Along with feetwashing, these three points were at the core of the division. However, other disputations surfaced during the discussions in the following years, including frequency of communion (Note: The Amish side wanted it twice per year so that women who missed because of pregnancy could have more than one opportunity per year. Historically the Swiss Brethren had only practiced communion once per year.) and how church discipline should be conducted. (Note: Historically, the Swiss Brethren had a more congregational approach, where the whole congregation approved of matters like excommunications. The Dutch Mennonites tended to give more authority to ministers.) Another matter mentioned during the time of the schism was the establishment of stricter regulations concerning dress and beard styles. However, social avoidance of banned individuals was the most controversial of all the differences between them, and thus it has sometimes been erroneously considered as the only cause of the schism.

=== Excommunications ===
Jakob Ammann and Nicolas Augsburger were chosen by a ministerial committee to travel to Switzerland for a meeting with church leaders to find out where the Swiss congregations stood on the disputed points.. At first, a few of the Swiss ministers agreed with Ammann’s view, but in a later meeting Hans Reist would not agree with social avoidance, using Matthew 15:17 as a basis for "what enters the mouth is no sin." Another meeting was called, in which Hans Reist did not show up, saying he was busy. At this point, Jakob Ammann became irritated (verdreiszlich) (Note: This word has been translated to English as "enraged" (Roth and Mast), thus giving Jakob the reputation of having lost his calm. Leroy Beachy prefers "annoyed". The exact level of Ammann’s "vexation" is, of course, unknown.) and then proceeded to announce that Hans Reist was excommunicated on six points. When Ammann questioned some of the other Swiss ministers at the meeting where they stood on the issues, they pleaded for time to consult with their congregations. Ammann saw this as a turning back, since some of them had previously expressed agreement with his side. He then proceeded to announce the excommunication of six of the present ministers. Amman and the four men with him then left "without shaking hands with anyone." These excommunications created a definite breach within the Swiss Brethren movement. The Reist side eventually excommunicated the Ammann side as well.

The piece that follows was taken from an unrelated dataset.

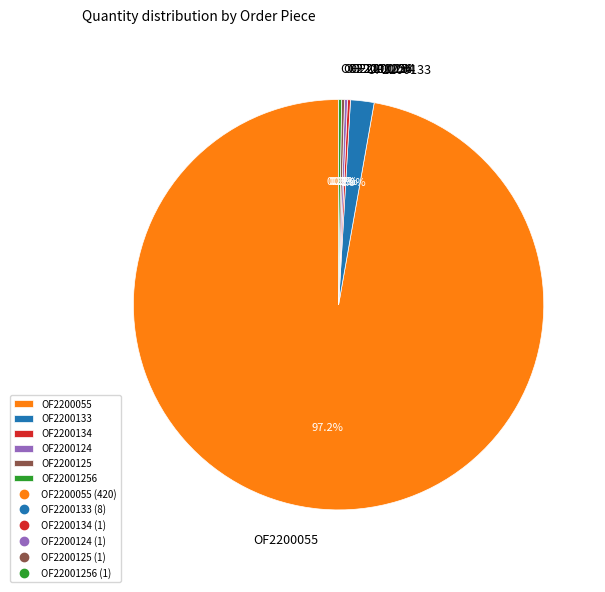

What is the largest slice in the pie chart?

OF2200055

=== Attempts at reconciliation ===
Within a few years, several attempts were made at reconciliation. In February 1700, Jakob Ammann and several of his co-ministers removed the ban from the Swiss ministers and excommunicated themselves in recognition that they had acted too rashly and had "grievously erred". They did not feel that they were in error, but rather that they had not given sufficient time for the Reist side to consider the
matter before excommunicating them. Also, they felt that they should not have excommunicated the Swiss ministers on the spot, but should have consulted with the whole congregation before proceeding. However, while Hans Reist and some of the Swiss ministers appear to have accepted the repentance of Ammann and his co-workers, they held firm to their position of not accepting social shunning. Some of the other issues had been accepted by the Swiss ministers, but the main body of Amish and the Reist side were never able to reach agreement about social shunning.

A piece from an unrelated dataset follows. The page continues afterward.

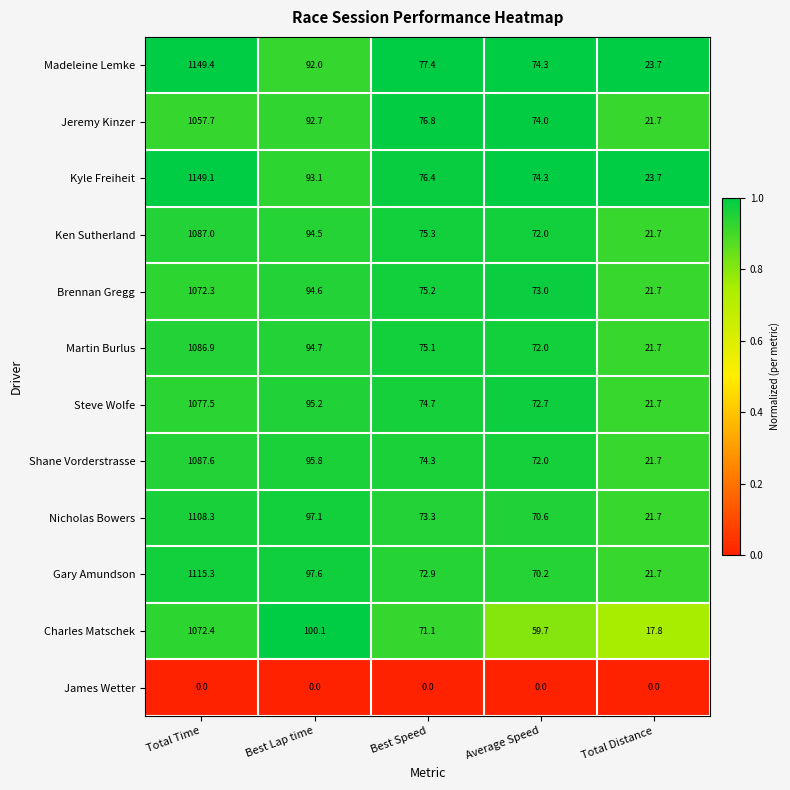

What is the total value across all series at Average Speed?

784.8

Today in North America, the Amish and Mennonites work side-by-side on business and charitable aid projects. However, official sharing of ministry and communion is rare among the most conservative groups of Old Order Amish and Mennonites. In more moderate groups, there remains little to no effect from the schism, with the exception of names of churches.The Reist side became known as Mennonites after the schism.

But in a paradox, it was the Amish side that was pushing for the introduction of Dutch Mennonite ideas, and those opposing the ideas eventually became known as Mennonites.

Today, in many communities they live side by side, and work together in publishing.